▶ [Exercise directions]: Return every line from the records below that has the word "Spielern".
·····
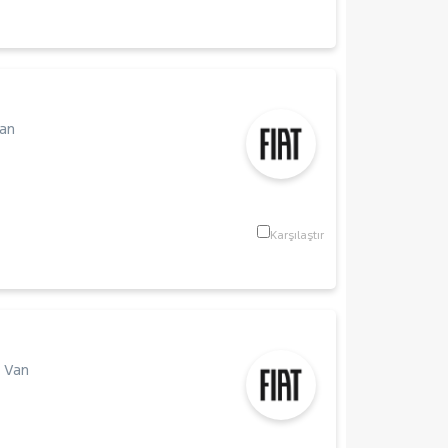
Van
Karşılaştır
 Van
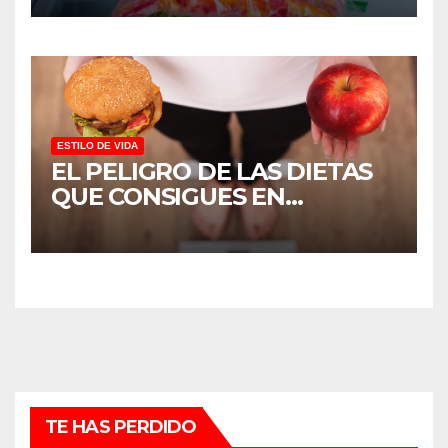
¿SABES POR QUÉ?
ESTILO DE VIDA
EL PELIGRO DE LAS DIETAS
QUE CONSIGUES EN
INTERNET.
TE HAS PERDIDO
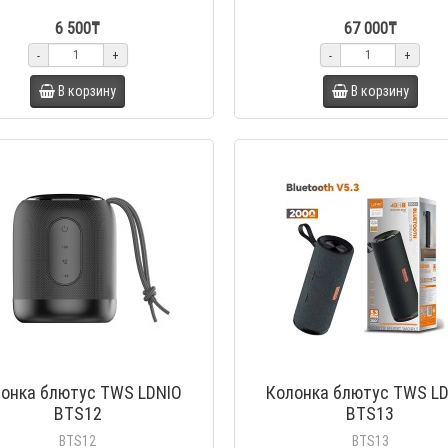
6 500₸
67 000₸
-
+
-
+
В корзину
В корзину
онка блютус TWS LDNIO
Колонка блютус TWS L
BTS12
BTS13
BTS12
BTS13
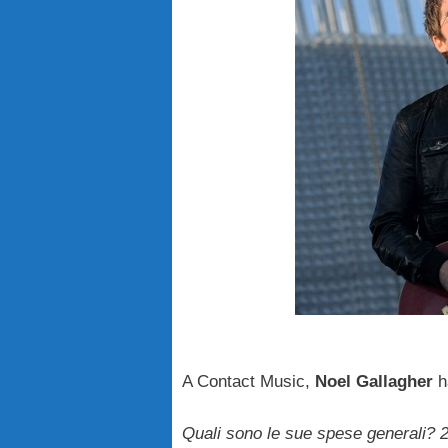
A Contact Music,
Noel Gallagher
h
Quali sono le sue spese generali? 2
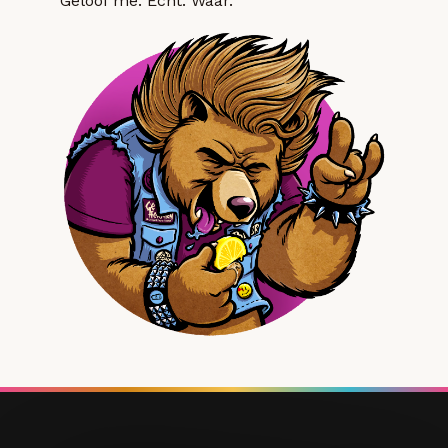
Geloof me. Echt. Waar.”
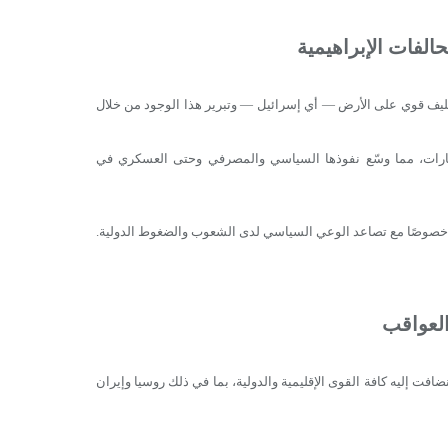
الفات الإبراهيمية
ليف قوي على الأرض — أي إسرائيل — وتبرير هذا الوجود من خلال
لإمارات، مما وسّع نفوذها السياسي والمصرفي وحتى العسكري في
ة، خصوصًا مع تصاعد الوعي السياسي لدى الشعوب والضغوط الدولية.
لعواقب
لية؛ بل سرعان ما انضافت إليه كافة القوى الإقليمية والدولية، بما في ذلك روسيا وإيران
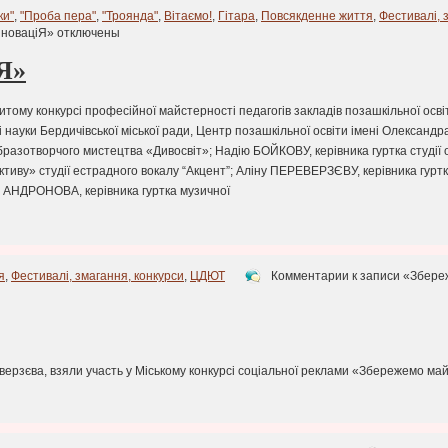
ки"
,
"Проба пера"
,
"Троянда"
,
Вітаємо!
,
Гітара
,
Повсякденне життя
,
Фестивалі, 
нноваціЯ»
отключены
Я»
итому конкурсі професійної майстерності педагогів закладів позашкільної осв
 і науки Бердичівської міської ради, Центр позашкільної освіти імені Олексан
разотворчого мистецтва «Дивосвіт»; Надію БОЙКОВУ, керівника гуртка студії 
тиву» студії естрадного вокалу “Акцент”; Аліну ПЕРЕВЕРЗЄВУ, керівника гурт
ра АНДРОНОВА, керівника гуртка музичної
я
,
Фестивалі, змагання, конкурси
,
ЦДЮТ
Комментарии
к записи «Збере
верзєва, взяли участь у Міському конкурсі соціальної реклами «Збережемо май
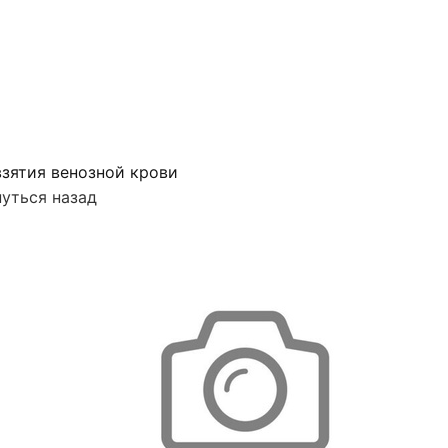
зятия венозной крови
уться назад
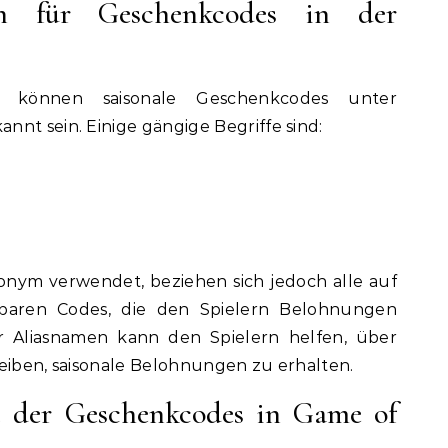
en für Geschenkcodes in der
 können saisonale Geschenkcodes unter
nt sein. Einige gängige Begriffe sind:
onym verwendet, beziehen sich jedoch alle auf
sbaren Codes, die den Spielern Belohnungen
er Aliasnamen kann den Spielern helfen, über
leiben, saisonale Belohnungen zu erhalten.
t der Geschenkcodes in Game of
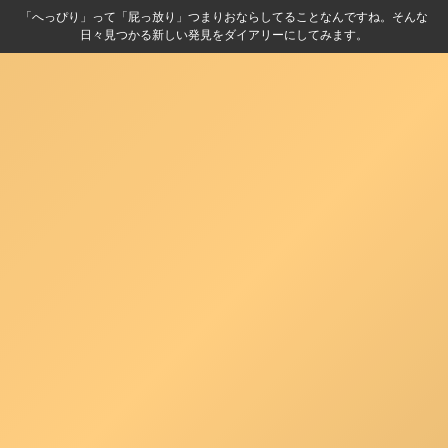
「へっぴり」って「屁っ放り」つまりおならしてることなんですね。そんな
日々見つかる新しい発見をダイアリーにしてみます。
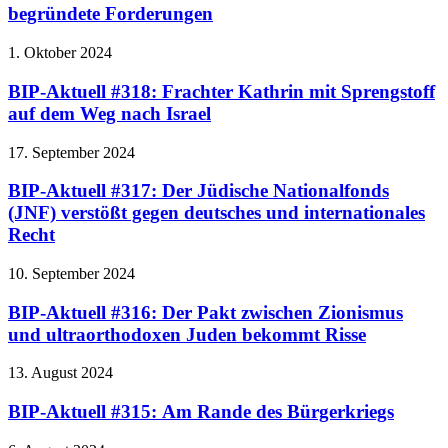
begründete Forderungen
1. Oktober 2024
BIP-Aktuell #318: Frachter Kathrin mit Sprengstoff
auf dem Weg nach Israel
17. September 2024
BIP-Aktuell #317: Der Jüdische Nationalfonds
(JNF) verstößt gegen deutsches und internationales
Recht
10. September 2024
BIP-Aktuell #316: Der Pakt zwischen Zionismus
und ultraorthodoxen Juden bekommt Risse
13. August 2024
BIP-Aktuell #315: Am Rande des Bürgerkriegs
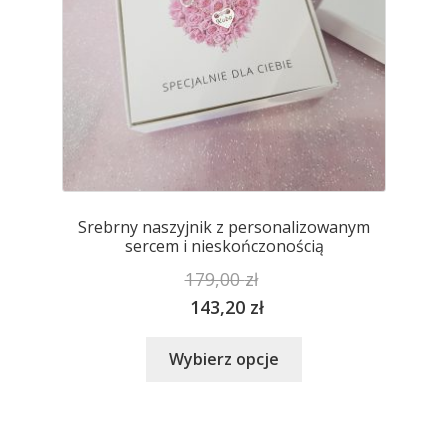
produktu
Srebrny naszyjnik z personalizowanym
sercem i nieskończonością
179,00
zł
143,20
zł
Ten
Wybierz opcje
produkt
ma
wiele
wariantów.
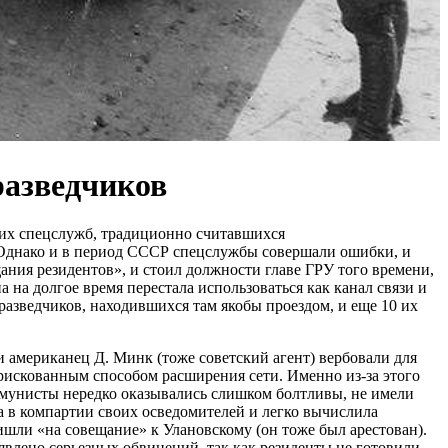
разведчиков
ких спецслужб, традиционно считавшихся
 Однако и в период СССР спецслужбы совершали ошибки, и
ания резидентов», и стоил должности главе ГРУ того времени,
а на долгое время перестала использоваться как канал связи и
разведчиков, находившихся там якобы проездом, и еще 10 их
и американец Д. Минк (тоже советский агент) вербовали для
рискованным способом расширения сети. Именно из-за этого
оммунисты нередко оказывались слишком болтливы, не имели
ла в компартии своих осведомителей и легко вычислила
ишли «на совещание» к Улановскому (он тоже был арестован).
явлено серьезных обвинений, так как резиденты не готовили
·····
▶ [Answer to this exercise]:
sbaren Codes, die den Spielern Belohnungen
er Aliasnamen kann den Spielern helfen, über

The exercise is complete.